→ DESCRIPTION OF THE TASK
Beneath this instruction is a block of data; output from it exactly the lines that run from the one containing "table_cell [375, 745, 1087, 1591]" through the one containing "Page size: 1275x1650.", inclusive.

→ EXTRACTED INFORMATION
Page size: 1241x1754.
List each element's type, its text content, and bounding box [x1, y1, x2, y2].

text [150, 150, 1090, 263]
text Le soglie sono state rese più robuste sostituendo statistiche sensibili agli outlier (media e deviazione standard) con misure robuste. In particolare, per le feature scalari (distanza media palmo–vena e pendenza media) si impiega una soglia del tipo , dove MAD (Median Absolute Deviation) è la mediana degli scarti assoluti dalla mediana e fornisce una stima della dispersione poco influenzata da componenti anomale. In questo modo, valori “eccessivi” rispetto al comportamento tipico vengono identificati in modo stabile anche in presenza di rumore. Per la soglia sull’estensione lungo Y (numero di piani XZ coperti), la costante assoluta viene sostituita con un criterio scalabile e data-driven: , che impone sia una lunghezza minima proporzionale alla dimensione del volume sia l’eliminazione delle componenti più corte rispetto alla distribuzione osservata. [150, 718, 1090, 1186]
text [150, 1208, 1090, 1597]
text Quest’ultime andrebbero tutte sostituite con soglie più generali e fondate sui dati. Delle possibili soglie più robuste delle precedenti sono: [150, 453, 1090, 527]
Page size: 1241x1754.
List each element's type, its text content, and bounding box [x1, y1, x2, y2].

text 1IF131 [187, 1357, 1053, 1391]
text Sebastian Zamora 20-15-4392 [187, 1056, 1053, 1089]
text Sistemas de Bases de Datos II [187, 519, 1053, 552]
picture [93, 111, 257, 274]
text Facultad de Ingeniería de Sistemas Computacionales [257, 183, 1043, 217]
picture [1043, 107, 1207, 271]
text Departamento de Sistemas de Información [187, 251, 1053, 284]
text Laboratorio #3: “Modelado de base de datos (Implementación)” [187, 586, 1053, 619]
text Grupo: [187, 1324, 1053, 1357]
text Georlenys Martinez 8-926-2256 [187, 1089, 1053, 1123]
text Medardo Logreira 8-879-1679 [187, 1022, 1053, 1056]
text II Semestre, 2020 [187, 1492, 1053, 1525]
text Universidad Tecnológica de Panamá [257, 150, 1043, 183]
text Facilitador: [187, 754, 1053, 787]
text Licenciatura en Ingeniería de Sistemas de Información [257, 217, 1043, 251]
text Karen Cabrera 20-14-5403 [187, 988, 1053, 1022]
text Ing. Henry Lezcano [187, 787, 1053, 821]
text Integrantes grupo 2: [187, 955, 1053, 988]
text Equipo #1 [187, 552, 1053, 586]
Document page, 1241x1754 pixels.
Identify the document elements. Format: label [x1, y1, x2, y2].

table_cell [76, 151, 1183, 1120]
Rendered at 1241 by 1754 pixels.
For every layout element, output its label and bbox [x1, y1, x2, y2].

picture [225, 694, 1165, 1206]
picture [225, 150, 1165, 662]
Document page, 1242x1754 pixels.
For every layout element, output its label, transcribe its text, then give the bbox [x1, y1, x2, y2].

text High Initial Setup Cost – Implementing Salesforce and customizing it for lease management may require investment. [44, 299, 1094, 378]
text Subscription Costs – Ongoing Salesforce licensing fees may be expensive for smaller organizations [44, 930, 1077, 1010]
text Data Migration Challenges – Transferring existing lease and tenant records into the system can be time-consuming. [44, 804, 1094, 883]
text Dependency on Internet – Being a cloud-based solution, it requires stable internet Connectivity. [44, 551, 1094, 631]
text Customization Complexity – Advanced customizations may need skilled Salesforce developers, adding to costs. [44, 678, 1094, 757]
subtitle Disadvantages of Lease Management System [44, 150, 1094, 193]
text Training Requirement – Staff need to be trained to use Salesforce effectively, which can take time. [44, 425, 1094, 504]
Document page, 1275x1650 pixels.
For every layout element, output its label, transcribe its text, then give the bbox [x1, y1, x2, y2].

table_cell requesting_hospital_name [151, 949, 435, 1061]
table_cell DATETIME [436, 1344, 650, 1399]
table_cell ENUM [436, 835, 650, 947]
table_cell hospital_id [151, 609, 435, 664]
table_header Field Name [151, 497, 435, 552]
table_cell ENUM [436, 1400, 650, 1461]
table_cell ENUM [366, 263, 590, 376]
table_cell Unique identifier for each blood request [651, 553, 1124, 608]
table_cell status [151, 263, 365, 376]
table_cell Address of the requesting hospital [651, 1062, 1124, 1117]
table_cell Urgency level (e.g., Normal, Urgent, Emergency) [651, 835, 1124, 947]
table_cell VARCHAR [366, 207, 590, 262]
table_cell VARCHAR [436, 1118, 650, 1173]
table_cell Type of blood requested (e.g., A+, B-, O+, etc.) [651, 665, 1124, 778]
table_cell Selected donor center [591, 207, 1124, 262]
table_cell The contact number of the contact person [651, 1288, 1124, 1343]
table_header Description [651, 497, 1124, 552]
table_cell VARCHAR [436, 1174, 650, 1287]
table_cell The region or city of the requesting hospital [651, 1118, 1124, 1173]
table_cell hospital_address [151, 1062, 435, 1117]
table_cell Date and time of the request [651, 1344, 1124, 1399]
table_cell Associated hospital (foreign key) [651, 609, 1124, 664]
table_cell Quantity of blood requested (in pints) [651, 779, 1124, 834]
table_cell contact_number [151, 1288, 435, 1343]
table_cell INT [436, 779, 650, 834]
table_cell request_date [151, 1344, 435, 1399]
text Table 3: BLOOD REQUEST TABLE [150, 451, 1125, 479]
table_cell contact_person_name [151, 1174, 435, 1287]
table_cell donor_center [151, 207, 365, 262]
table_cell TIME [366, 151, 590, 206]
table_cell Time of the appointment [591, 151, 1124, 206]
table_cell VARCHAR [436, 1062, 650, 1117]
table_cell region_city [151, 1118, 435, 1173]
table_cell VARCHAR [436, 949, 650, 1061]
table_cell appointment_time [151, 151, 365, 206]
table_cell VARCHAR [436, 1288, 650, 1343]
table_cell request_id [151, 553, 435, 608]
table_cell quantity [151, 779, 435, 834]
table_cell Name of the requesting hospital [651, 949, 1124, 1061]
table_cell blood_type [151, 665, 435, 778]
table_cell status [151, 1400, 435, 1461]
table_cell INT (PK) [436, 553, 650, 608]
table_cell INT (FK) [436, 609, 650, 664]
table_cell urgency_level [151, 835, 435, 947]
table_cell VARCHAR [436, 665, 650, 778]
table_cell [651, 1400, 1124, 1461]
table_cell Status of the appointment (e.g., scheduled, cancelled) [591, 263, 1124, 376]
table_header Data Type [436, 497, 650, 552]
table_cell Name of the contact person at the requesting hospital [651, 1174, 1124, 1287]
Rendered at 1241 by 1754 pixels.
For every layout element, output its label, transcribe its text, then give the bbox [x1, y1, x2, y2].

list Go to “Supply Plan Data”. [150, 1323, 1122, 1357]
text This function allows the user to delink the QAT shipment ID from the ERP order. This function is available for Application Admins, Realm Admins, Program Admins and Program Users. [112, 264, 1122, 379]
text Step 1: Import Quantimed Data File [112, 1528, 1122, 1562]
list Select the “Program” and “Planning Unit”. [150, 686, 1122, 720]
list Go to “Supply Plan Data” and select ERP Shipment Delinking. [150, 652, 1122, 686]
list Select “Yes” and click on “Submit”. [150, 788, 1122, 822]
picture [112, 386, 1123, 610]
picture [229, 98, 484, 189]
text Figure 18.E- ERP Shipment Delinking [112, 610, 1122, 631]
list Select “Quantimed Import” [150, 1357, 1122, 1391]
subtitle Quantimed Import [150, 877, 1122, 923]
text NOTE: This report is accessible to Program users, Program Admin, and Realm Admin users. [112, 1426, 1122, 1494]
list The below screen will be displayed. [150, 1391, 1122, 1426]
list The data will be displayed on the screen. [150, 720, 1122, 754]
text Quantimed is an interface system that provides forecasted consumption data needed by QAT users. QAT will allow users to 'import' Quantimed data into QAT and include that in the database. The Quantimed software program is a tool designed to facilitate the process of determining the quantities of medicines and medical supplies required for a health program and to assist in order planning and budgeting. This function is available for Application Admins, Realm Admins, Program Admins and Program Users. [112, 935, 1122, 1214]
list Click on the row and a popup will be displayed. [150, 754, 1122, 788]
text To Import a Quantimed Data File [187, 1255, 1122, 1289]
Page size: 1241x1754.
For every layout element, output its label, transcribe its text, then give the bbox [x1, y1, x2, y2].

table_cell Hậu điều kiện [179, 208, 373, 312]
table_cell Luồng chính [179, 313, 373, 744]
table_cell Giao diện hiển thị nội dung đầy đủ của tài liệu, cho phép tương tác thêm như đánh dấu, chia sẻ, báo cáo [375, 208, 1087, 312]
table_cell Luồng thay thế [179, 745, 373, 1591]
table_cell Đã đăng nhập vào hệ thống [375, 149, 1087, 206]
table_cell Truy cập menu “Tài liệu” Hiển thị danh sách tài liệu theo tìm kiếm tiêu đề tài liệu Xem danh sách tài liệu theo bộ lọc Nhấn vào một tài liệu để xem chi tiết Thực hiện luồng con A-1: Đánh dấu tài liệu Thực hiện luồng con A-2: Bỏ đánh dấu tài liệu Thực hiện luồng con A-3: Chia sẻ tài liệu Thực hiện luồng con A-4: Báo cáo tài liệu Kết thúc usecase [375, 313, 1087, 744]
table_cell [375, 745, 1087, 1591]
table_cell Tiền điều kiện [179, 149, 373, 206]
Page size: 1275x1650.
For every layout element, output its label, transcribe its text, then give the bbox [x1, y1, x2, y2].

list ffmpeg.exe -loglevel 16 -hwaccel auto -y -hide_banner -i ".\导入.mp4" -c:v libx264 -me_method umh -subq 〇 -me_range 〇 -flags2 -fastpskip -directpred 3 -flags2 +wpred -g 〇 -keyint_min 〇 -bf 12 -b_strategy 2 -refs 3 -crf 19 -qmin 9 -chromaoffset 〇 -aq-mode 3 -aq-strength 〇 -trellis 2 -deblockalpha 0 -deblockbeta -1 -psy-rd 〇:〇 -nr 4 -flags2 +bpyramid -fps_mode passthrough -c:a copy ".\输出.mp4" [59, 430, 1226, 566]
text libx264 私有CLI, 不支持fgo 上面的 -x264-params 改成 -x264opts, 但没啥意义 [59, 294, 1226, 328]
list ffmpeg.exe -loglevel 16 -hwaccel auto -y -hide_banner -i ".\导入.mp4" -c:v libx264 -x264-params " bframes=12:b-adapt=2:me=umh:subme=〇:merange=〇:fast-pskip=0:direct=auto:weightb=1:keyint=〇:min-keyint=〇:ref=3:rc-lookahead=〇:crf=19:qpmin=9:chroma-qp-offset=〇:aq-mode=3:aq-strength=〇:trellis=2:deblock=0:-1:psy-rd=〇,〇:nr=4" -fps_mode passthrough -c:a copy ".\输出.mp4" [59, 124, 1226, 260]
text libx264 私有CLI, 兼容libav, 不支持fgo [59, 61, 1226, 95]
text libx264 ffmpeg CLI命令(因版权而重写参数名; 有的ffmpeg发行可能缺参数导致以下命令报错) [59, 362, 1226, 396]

→ SOLUTION TO THIS EXERCISE
table_cell [375, 745, 1087, 1591]
table_cell Tiền điều kiện [179, 149, 373, 206]
Page size: 1275x1650.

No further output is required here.